Exercise aim:
Copy, from the entries below, each line where the word "tail" can be found.

Provided records:

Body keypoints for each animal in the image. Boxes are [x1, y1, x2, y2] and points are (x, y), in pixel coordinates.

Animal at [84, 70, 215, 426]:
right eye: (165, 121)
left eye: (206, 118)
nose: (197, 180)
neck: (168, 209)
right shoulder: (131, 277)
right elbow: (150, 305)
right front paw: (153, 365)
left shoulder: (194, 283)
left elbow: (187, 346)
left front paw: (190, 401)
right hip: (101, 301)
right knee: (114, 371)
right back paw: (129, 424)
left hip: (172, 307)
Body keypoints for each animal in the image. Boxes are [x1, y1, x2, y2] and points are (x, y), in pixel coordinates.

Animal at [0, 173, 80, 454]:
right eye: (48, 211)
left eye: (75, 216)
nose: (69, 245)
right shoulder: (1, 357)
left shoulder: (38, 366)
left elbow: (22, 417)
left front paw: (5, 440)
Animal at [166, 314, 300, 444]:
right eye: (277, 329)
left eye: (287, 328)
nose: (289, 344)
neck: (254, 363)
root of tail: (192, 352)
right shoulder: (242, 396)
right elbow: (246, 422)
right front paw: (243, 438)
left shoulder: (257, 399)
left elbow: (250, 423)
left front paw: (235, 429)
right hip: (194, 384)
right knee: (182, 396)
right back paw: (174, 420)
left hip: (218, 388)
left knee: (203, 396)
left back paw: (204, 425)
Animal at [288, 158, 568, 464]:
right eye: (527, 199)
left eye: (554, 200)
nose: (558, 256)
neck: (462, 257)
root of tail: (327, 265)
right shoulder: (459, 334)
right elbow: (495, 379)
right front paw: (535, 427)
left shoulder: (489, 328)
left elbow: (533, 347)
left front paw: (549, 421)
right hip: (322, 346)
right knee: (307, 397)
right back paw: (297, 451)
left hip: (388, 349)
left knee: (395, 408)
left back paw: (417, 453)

--

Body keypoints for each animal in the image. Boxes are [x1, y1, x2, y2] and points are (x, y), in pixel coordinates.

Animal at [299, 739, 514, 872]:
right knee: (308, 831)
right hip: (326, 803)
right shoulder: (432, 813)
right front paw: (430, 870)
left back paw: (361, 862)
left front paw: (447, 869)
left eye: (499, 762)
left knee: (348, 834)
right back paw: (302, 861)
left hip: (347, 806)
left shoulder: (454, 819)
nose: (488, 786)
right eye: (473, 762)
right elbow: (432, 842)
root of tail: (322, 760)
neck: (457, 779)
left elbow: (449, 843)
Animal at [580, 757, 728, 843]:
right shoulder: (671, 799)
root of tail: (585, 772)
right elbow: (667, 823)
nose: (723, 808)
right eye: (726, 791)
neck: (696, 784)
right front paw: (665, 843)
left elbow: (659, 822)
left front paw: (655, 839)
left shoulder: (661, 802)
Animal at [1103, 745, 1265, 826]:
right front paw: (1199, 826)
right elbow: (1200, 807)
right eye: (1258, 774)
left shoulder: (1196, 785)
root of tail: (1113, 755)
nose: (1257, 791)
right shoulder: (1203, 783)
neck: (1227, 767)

Task output:
root of tail: (192, 352)
root of tail: (327, 265)
root of tail: (322, 760)
root of tail: (585, 772)
root of tail: (1113, 755)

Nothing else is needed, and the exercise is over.